A manager who took Middlesbrough down to 21st place has fallen on his feet. When Woodgate left his hometown club in June, it was tempting to wonder if he would return to the dugout again. The LMA likes to cite the percentage of managers who do not get a second chance or a second job; some of them are accustomed to playing at higher level and thus perhaps ill-suited to League One and League Two coaching.

Instead, Woodgate could be 18 games – including the play-offs, considering Bournemouth’s hopes of automatic promotion are fading – from the Premier League. Or, as Bournemouth are only three points ahead of Mick McCarthy’s rejuvenated Cardiff and his old employers Middlesbrough, targeting the ninth promotion of Neil Warnock’s never-ending career, 15 from missing out on the play-offs and presumably losing his position.

Bournemouth’s continued willingness to entrust their future to a relative rookie represents a risk. Tindall was Eddie Howe’s long-time lieutenant but his only previous managerial experience was with Weymouth. Henry’s time in the technical area has come in France and Canada and, if some managerial imports have proved that a grounding in the Championship is not required, it can be a culture shock to others. Woodgate’s 21.95 per cent win rate with Middlesbrough suggested he found it hard enough to adapt after playing and coaching in it. 

The gamble is greater because the stakes are higher for Bournemouth. Clubs who benefit from parachute payments have a particular need to get promotion within that timespan when they lack the sizeable support to generate much of an income beyond broadcast money. Blackpool, Wigan and Huddersfield went down and never came back up. In 2018/19, 88 per cent of Bournemouth’s revenue came from the Premier League’s television rights and they spent 85 per cent of it on wages.
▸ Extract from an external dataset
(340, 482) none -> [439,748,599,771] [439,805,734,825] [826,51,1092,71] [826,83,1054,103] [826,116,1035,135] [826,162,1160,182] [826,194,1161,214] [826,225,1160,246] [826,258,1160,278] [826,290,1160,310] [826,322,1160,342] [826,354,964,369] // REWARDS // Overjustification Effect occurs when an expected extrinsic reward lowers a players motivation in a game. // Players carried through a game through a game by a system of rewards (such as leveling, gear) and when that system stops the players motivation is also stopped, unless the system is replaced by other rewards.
They were accused of overpaying for some of the squad they assembled, but it has given them something of a cushion this season: they banked around £80 million for Nathan Ake, Aaron Ramsdale and Callum Wilson alone.
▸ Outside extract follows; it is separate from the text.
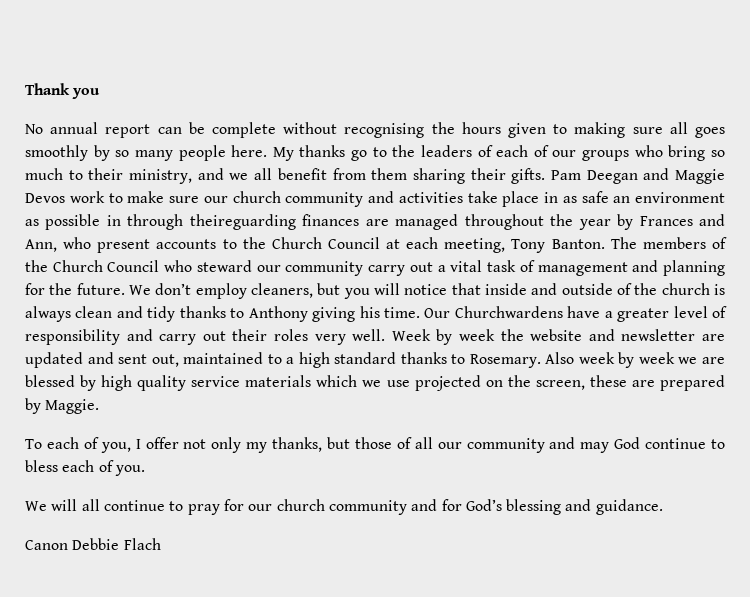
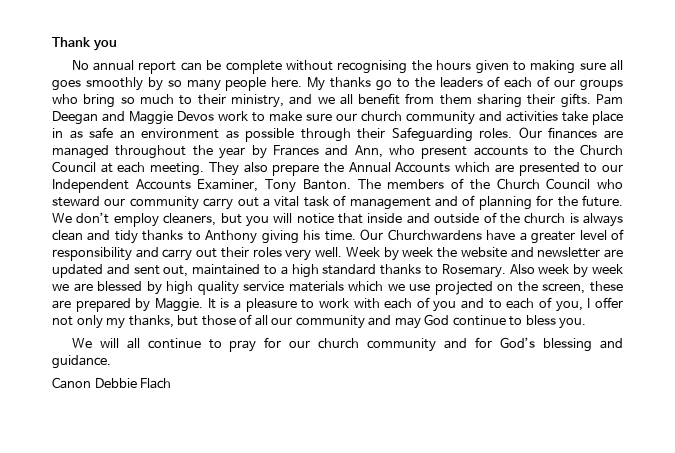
[106,214,296,230] in through theireguarding -> [300,127,542,142] through their Safeguarding roles. Our
[444,238,506,253] meeting, -> [150,162,623,176] [52,179,259,193] meeting. They also prepare the Annual Accounts which are presented to our Independent Accounts Examiner,
(659, 266) none -> [462,195,476,206] of
[25,439,42,449] // To -> [207,297,502,312] It is a pleasure to work with each of you and to
[62,460,114,472] each of -> (556, 320) none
They also benefited from an inherent advantage in a division where others’ ability to spend was affected by football’s financial crunch: better players. In a different environment, perhaps David Brooks or Jefferson Lerma might already have left. If Bournemouth do not go up, they – or Philip Billing, or Dominic Solanke, or Lewis Cook, or Arnaut Danjuma, or Adam Smith – might. Stay in the Championship and Bournemouth’s Premier League-quality footballers will go, either by choice or financial necessity. Their current position represents underachievement for the squad they have: they outclassed an admittedly weakened Burnley team in the FA Cup two weeks ago. Adding Jack Wilshere and Ben Pearson to Billing, Lerma and Cook gives them surely the best collection of central midfielders in the division.

Time will tell how pertinent it is that Woodgate’s first two league wins came against stragglers, in Birmingham and Rotherham. None of their next seven league games are against any of the bottom nine. Most are against the sort of sides Bournemouth’s talent ought to equip them to beat.

They are a club at a crossroads, between a swift return to the Premier League and an extended stay in the Football League. The way they stumbled into appointing Woodgate scarcely bodes well. But they know that injury-hit centre-backs and accidental caretakers can become inspired choices. It isn’t Fernando Hierro Woodgate needs to emulate now, but Eddie Howe.